Does the aspect of the Dark Forest Hypothesis where there are numerous extraterrestrial civilisations but they are hiding because they are afraid of destruction rather than actually getting destroyed resolve to the third party destruction Dark Forest Hypothesis option or the no filter option?
@IhorKendiukhov suggestion: edit the no filter option to mention the hiding dark forest and early grabby aliens scenarios in parentheses so people don't bet up the wrong option
What are the numerical requirements for a given stage to count as a great filter? Can multiple resolve yes? For example, we might find the habitable planets of the galaxy are 99% procaryotic equivalent, with the remainder 99% single cellular eukaryotic equivalent, with the further remainder 99% multicellular but non-complex brainless life.

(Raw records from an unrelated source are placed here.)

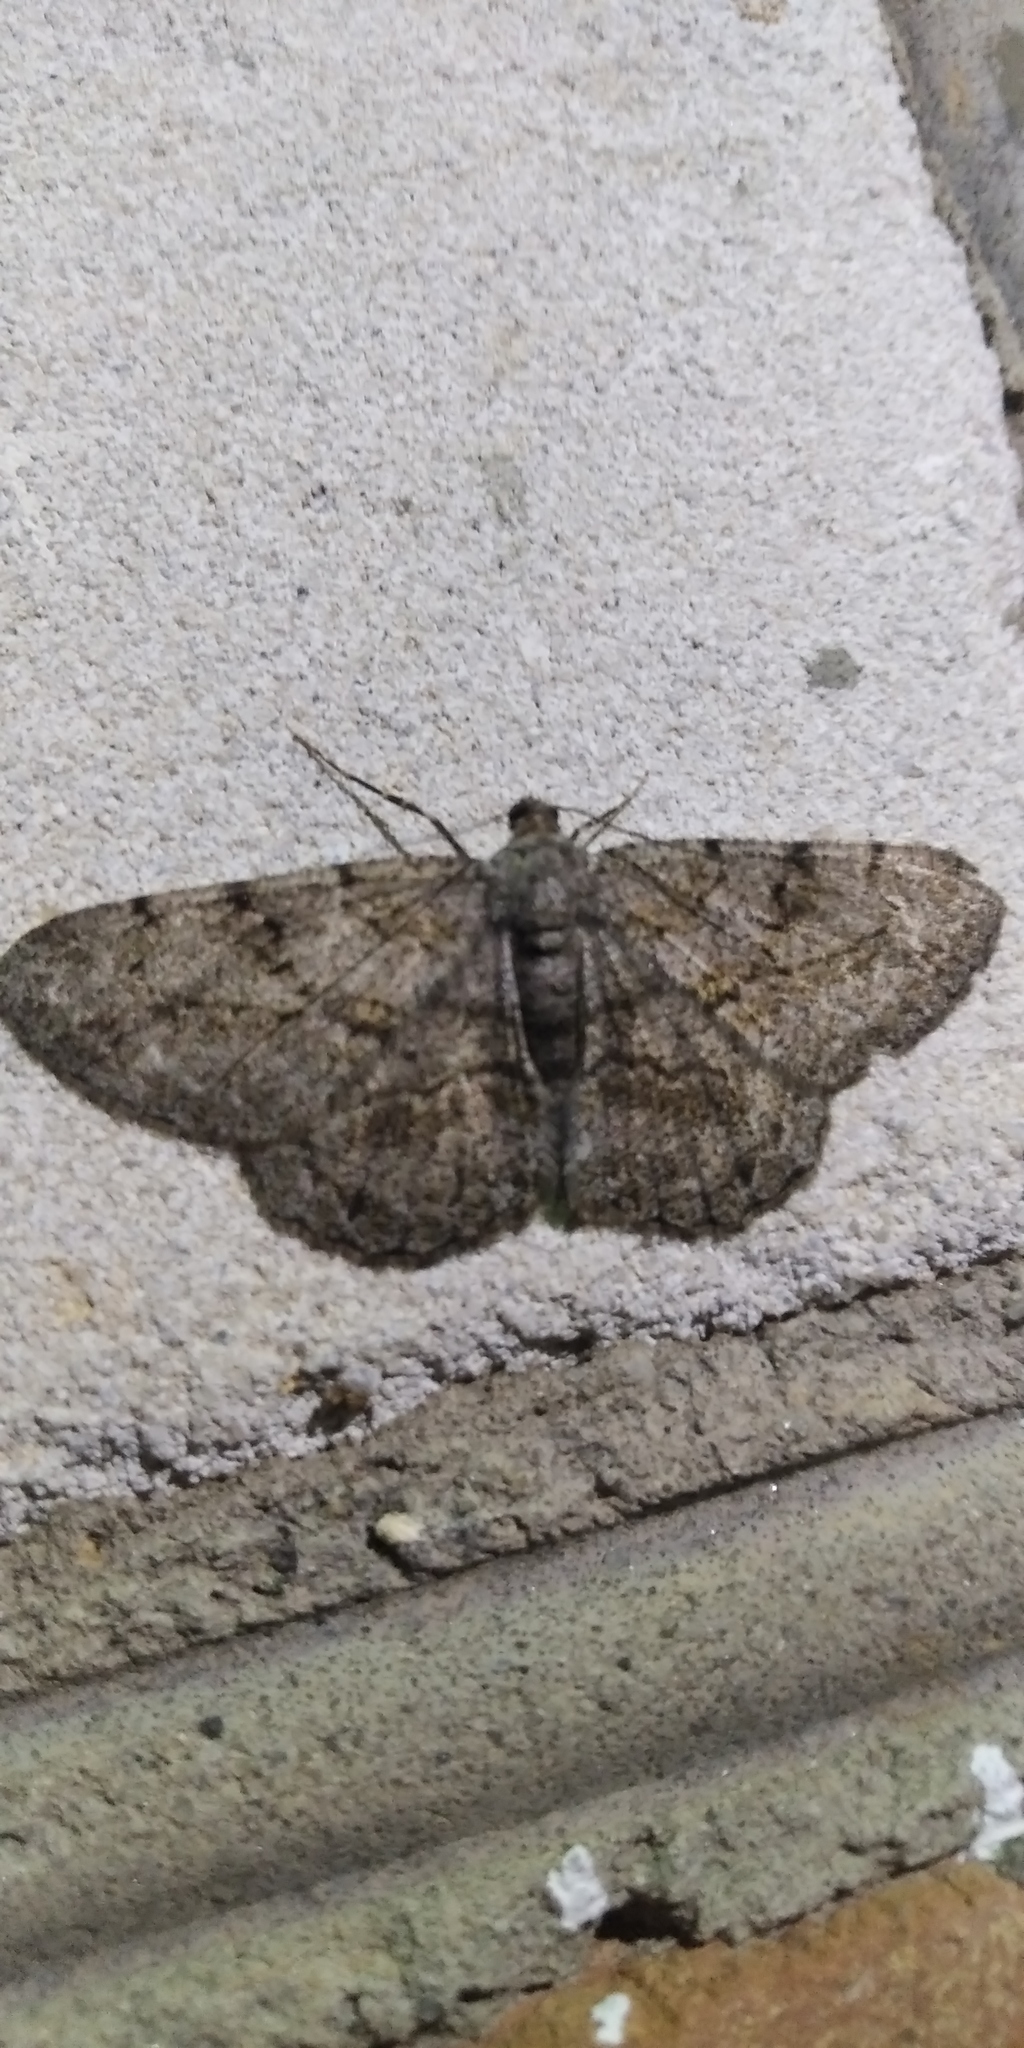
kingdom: Animalia
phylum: Arthropoda
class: Insecta
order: Lepidoptera
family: Geometridae
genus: Peribatodes
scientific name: Peribatodes rhomboidaria
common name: Willow beauty
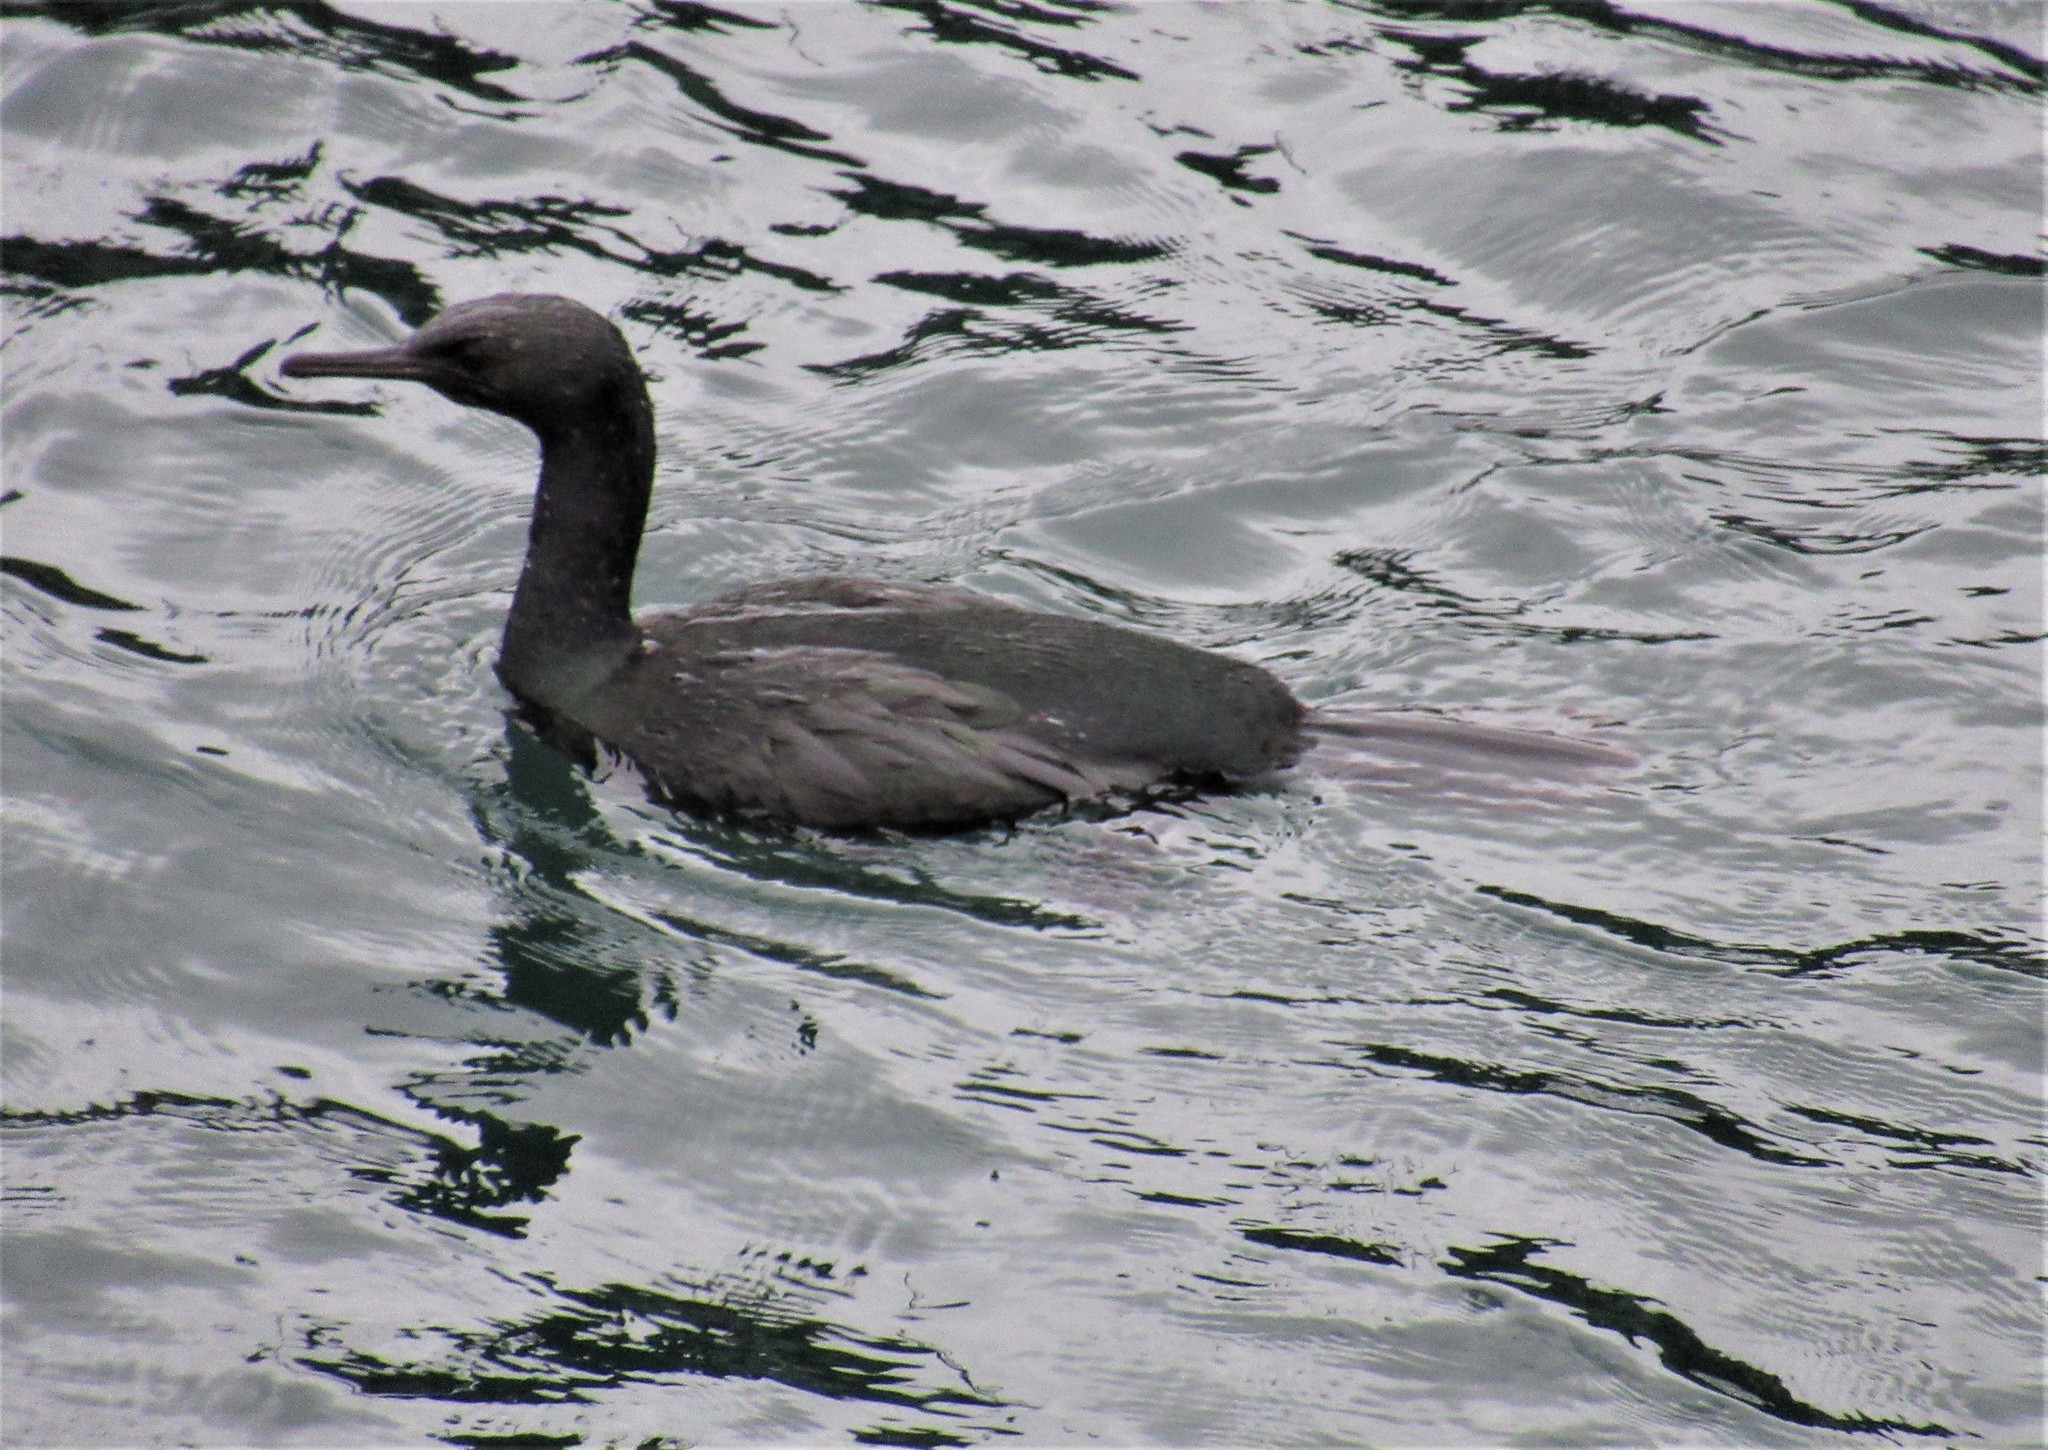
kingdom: Animalia
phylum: Chordata
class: Aves
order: Suliformes
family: Phalacrocoracidae
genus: Phalacrocorax
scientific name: Phalacrocorax pelagicus
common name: Pelagic cormorant
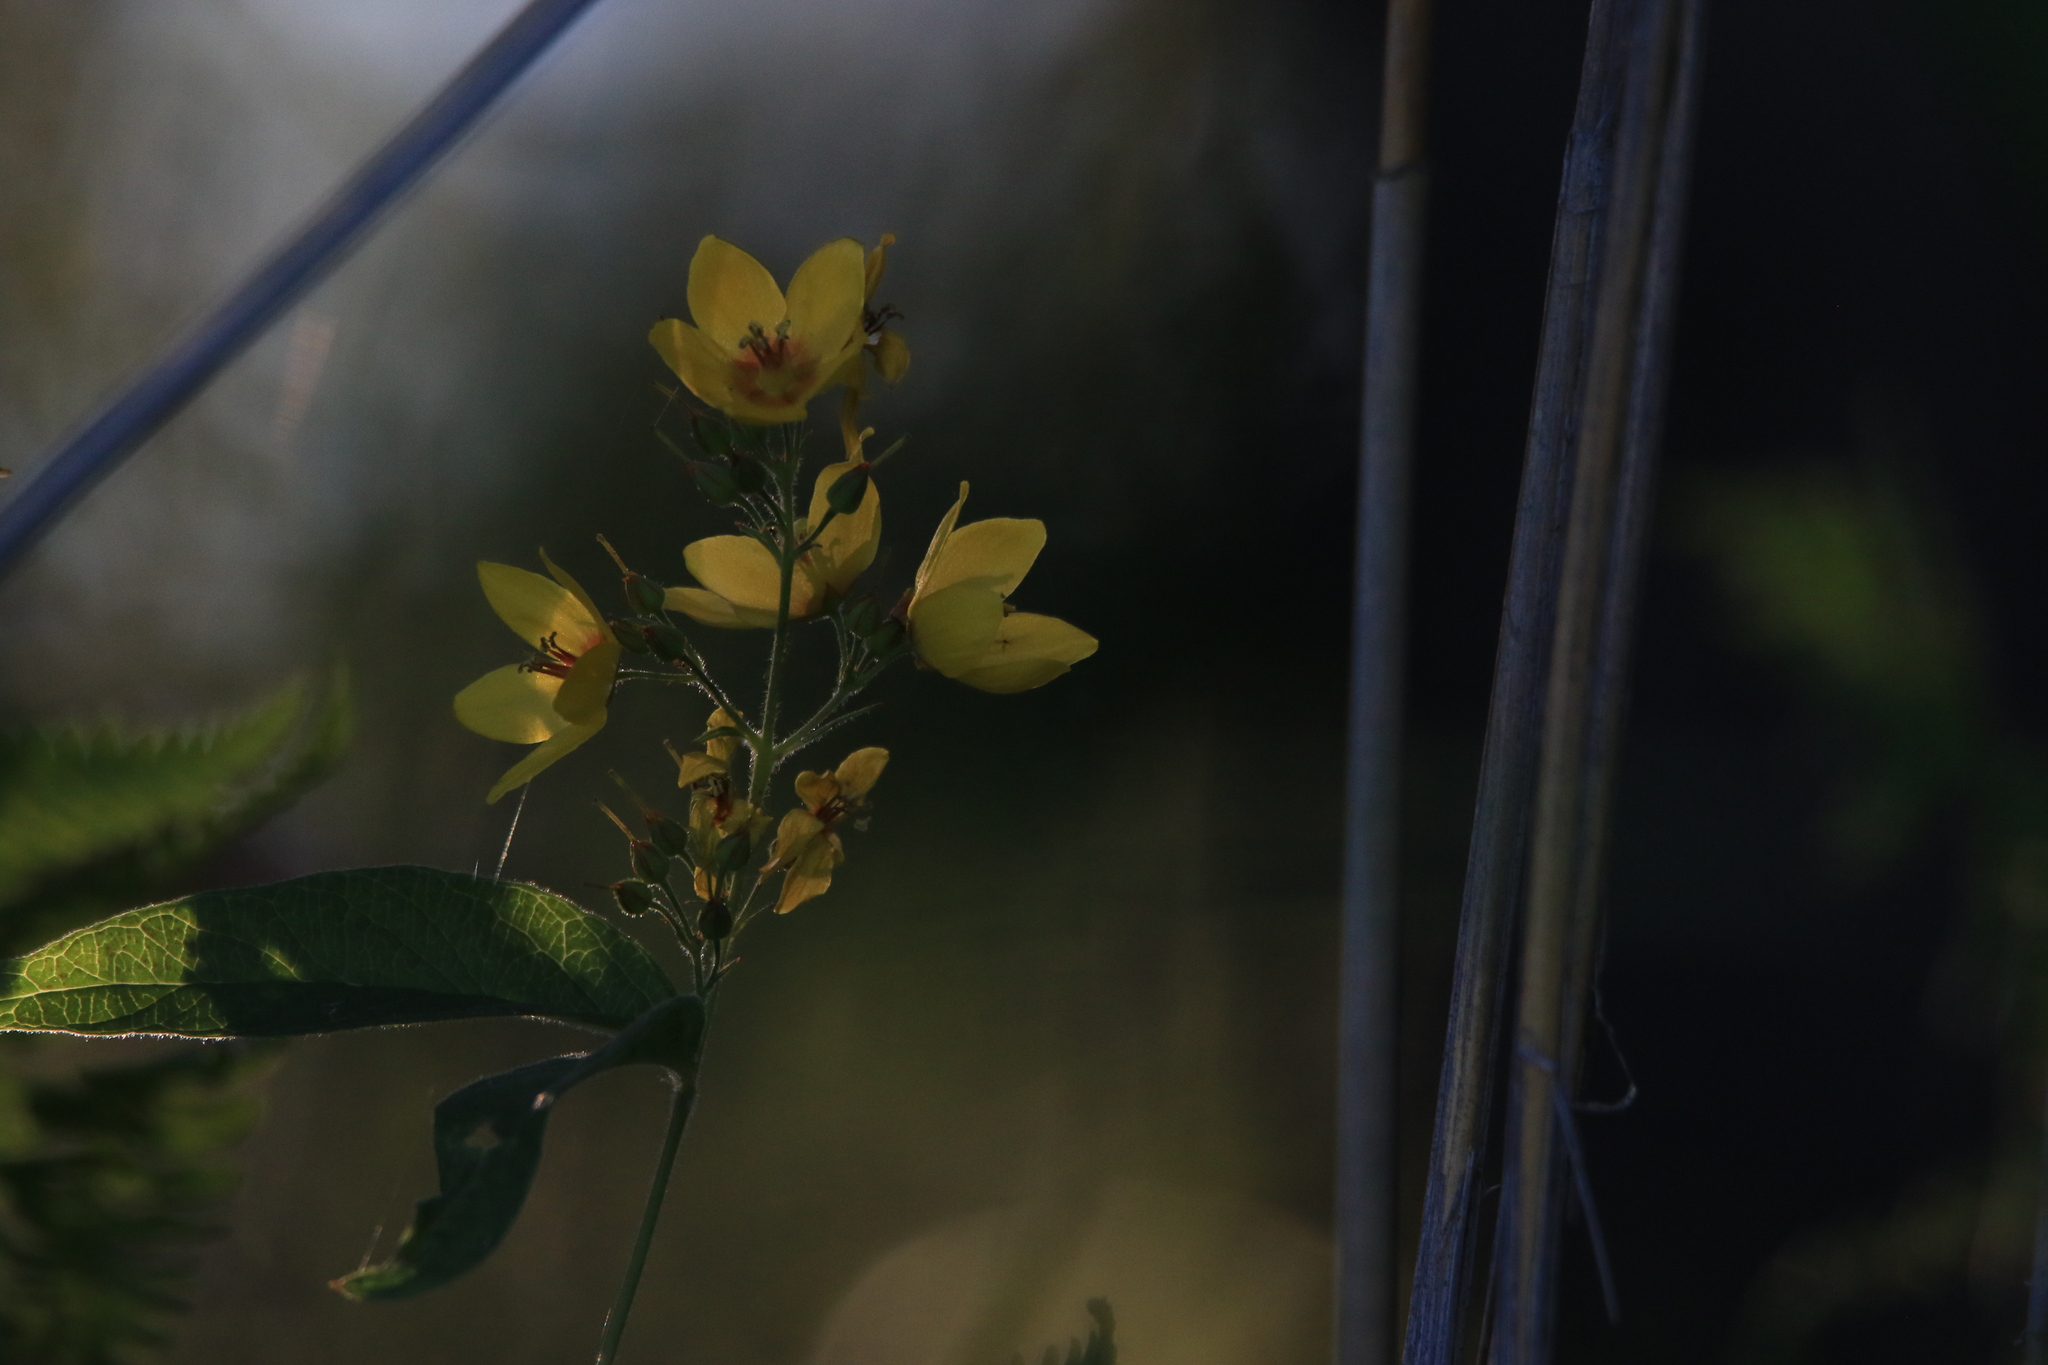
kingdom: Plantae
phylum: Tracheophyta
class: Magnoliopsida
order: Ericales
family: Primulaceae
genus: Lysimachia
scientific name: Lysimachia vulgaris
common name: Yellow loosestrife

In this case, do all 3 resolve yes, or do they resolve to equally split percentage, or does only the first one resolve yes, or do none of them because no single one was sufficient alone etc?
@TheAllMemeingEye Multiple can resolve yes. If there are several options that significantly “filter” biospheres, all of them will be considered filters. I would refrain for now from giving specific percentages, but it looks like 99% is a lower bound on the percentage that qualifies as the definition of the Great Filter. In ambiguous cases, I will resort to the best judgement of exobiologists (or similar relevant experts) available to me.
@IhorKendiukhov this is a tangent but I've been wondering it for ages, is exobiology considered a subset focusing on the biological aspects of a larger field about extraterrestrial civilisations in general (perhaps called exology?), or is that larger field still called exobiology even when discussing the potential political systems and technology of such civilisations?
@robm yeah that's what I was getting at, though what would you say is the correct blanket term for the speculative biology, technology, politics, culture etc? Is it exology (made up off the top of my head)?